§ **AIM OF THE TASK**
Using the exact wording, repeat every line of the material.

§ **GIVEN INFORMATION**
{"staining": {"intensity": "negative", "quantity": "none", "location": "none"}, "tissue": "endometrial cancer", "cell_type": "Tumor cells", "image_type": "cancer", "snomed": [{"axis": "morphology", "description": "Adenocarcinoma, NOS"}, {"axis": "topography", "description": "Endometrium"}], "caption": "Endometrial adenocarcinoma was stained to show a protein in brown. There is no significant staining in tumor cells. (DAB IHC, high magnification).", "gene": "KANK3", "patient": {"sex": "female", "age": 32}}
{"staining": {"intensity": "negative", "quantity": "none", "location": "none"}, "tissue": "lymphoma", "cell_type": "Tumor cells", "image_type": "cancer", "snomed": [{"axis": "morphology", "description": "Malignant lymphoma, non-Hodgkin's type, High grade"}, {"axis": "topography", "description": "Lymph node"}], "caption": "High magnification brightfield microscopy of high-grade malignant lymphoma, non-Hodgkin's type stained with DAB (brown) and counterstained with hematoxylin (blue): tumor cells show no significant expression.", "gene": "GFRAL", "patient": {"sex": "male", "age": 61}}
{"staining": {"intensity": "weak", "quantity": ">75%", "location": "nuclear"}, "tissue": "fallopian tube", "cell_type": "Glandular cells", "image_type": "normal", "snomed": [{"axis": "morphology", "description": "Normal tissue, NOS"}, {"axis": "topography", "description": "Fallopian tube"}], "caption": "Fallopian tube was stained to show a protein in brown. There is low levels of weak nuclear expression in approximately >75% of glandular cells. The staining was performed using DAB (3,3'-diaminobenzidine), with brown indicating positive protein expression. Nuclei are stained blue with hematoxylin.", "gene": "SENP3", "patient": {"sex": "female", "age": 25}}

§ **SOLUTION**
{"staining": {"intensity": "negative", "quantity": "none", "location": "none"}, "tissue": "endometrial cancer", "cell_type": "Tumor cells", "image_type": "cancer", "snomed": [{"axis": "morphology", "description": "Adenocarcinoma, NOS"}, {"axis": "topography", "description": "Endometrium"}], "caption": "Endometrial adenocarcinoma was stained to show a protein in brown. There is no significant staining in tumor cells. (DAB IHC, high magnification).", "gene": "KANK3", "patient": {"sex": "female", "age": 32}}
{"staining": {"intensity": "negative", "quantity": "none", "location": "none"}, "tissue": "lymphoma", "cell_type": "Tumor cells", "image_type": "cancer", "snomed": [{"axis": "morphology", "description": "Malignant lymphoma, non-Hodgkin's type, High grade"}, {"axis": "topography", "description": "Lymph node"}], "caption": "High magnification brightfield microscopy of high-grade malignant lymphoma, non-Hodgkin's type stained with DAB (brown) and counterstained with hematoxylin (blue): tumor cells show no significant expression.", "gene": "GFRAL", "patient": {"sex": "male", "age": 61}}
{"staining": {"intensity": "weak", "quantity": ">75%", "location": "nuclear"}, "tissue": "fallopian tube", "cell_type": "Glandular cells", "image_type": "normal", "snomed": [{"axis": "morphology", "description": "Normal tissue, NOS"}, {"axis": "topography", "description": "Fallopian tube"}], "caption": "Fallopian tube was stained to show a protein in brown. There is low levels of weak nuclear expression in approximately >75% of glandular cells. The staining was performed using DAB (3,3'-diaminobenzidine), with brown indicating positive protein expression. Nuclei are stained blue with hematoxylin.", "gene": "SENP3", "patient": {"sex": "female", "age": 25}}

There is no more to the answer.